> _Task brief_: Word for word, restate the entries below, but exclude the images.

*** Data excerpts Section Begins ***

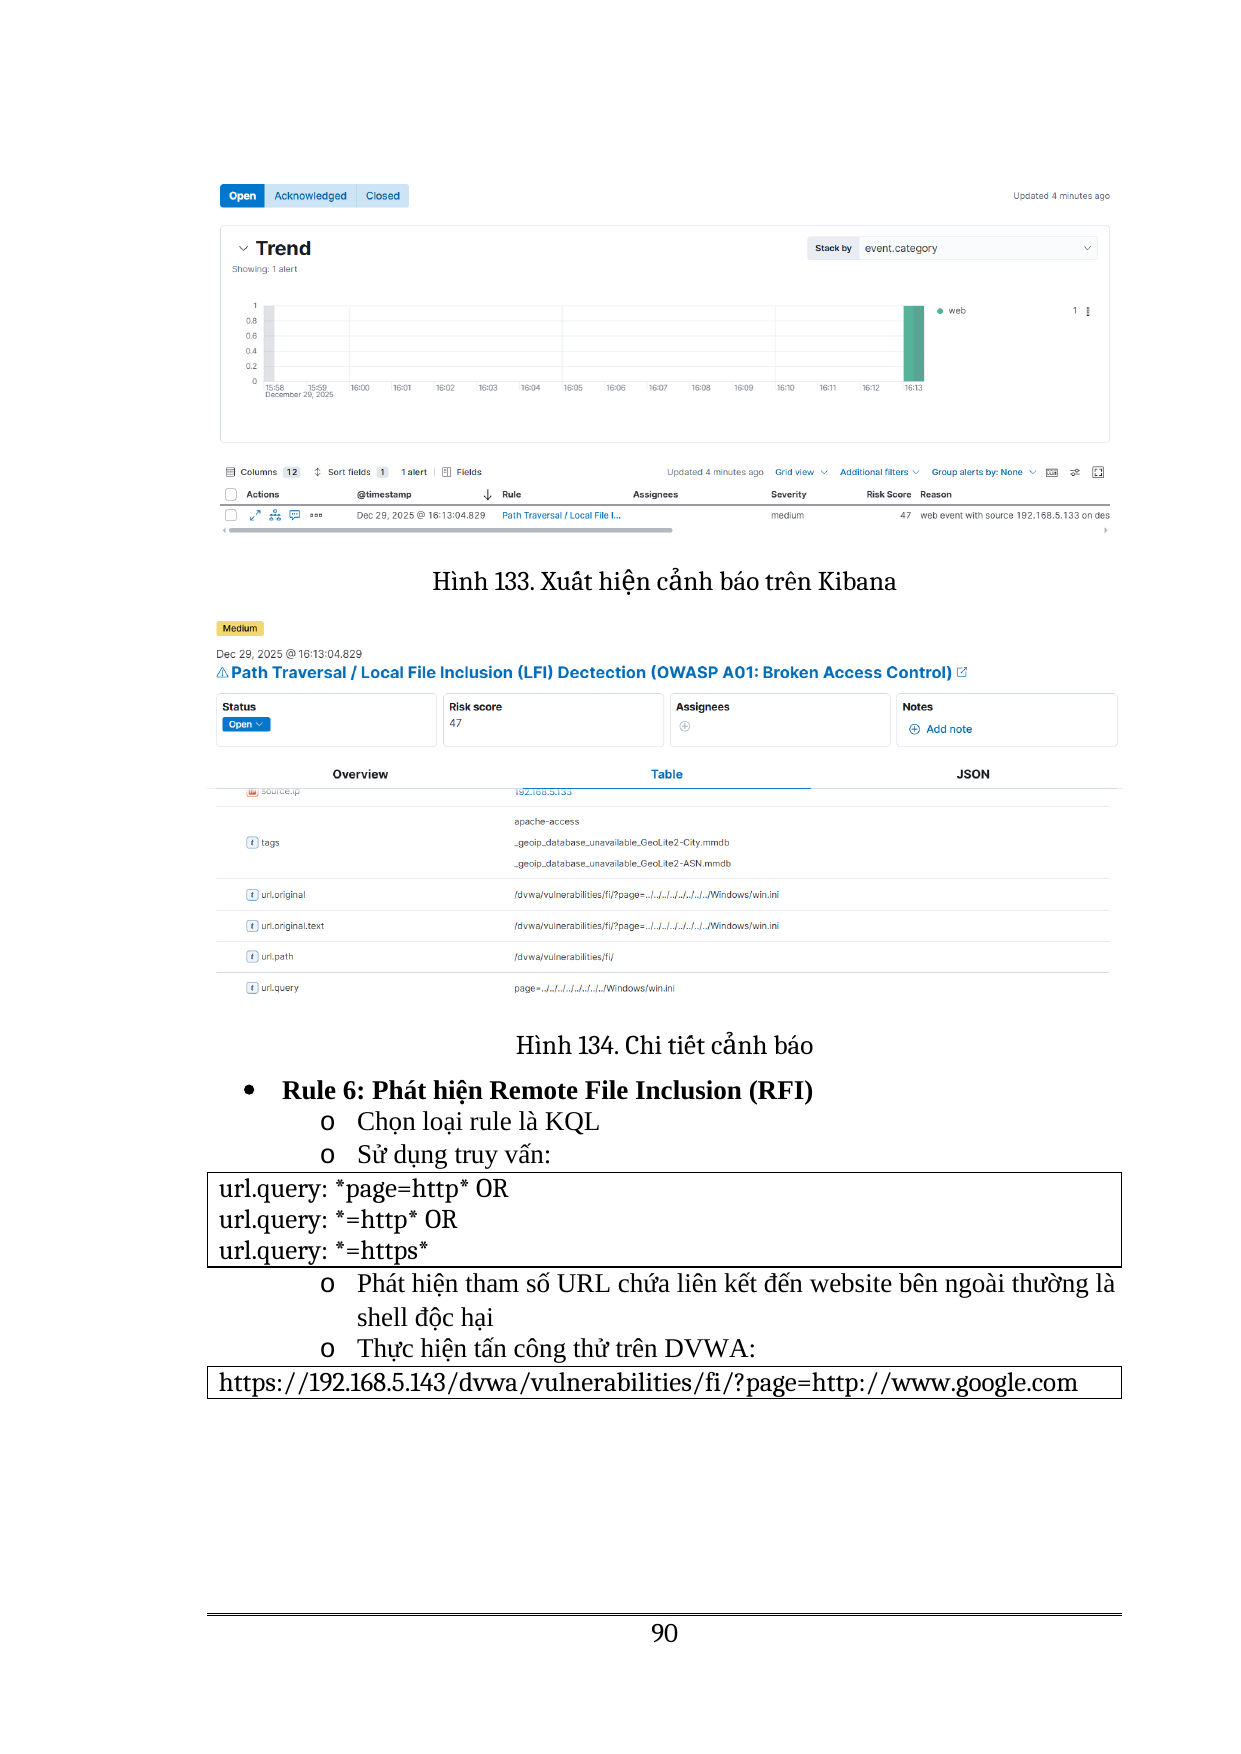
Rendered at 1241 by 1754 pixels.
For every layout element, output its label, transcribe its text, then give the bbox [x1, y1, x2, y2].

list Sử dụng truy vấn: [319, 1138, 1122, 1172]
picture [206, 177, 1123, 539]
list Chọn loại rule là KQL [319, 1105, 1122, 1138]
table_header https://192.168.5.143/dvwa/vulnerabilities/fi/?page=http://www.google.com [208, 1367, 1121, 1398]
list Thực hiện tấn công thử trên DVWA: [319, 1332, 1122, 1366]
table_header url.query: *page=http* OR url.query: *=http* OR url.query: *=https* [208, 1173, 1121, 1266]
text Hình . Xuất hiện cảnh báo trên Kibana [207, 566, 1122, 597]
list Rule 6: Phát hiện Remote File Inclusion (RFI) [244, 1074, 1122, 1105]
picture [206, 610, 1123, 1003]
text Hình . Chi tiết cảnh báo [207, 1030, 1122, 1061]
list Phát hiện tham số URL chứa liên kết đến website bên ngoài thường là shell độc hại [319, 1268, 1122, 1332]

*** Data excerpts Section Ends ***

> _Response box_:
Rendered at 1241 by 1754 pixels.
For every layout element, output its label, transcribe its text, then give the bbox [x1, y1, x2, y2].

list Sử dụng truy vấn: [319, 1138, 1122, 1172]
picture [206, 177, 1123, 539]
list Chọn loại rule là KQL [319, 1105, 1122, 1138]
table_header https://192.168.5.143/dvwa/vulnerabilities/fi/?page=http://www.google.com [208, 1367, 1121, 1398]
list Thực hiện tấn công thử trên DVWA: [319, 1332, 1122, 1366]
table_header url.query: *page=http* OR url.query: *=http* OR url.query: *=https* [208, 1173, 1121, 1266]
text Hình . Xuất hiện cảnh báo trên Kibana [207, 566, 1122, 597]
list Rule 6: Phát hiện Remote File Inclusion (RFI) [244, 1074, 1122, 1105]
picture [206, 610, 1123, 1003]
text Hình . Chi tiết cảnh báo [207, 1030, 1122, 1061]
list Phát hiện tham số URL chứa liên kết đến website bên ngoài thường là shell độc hại [319, 1268, 1122, 1332]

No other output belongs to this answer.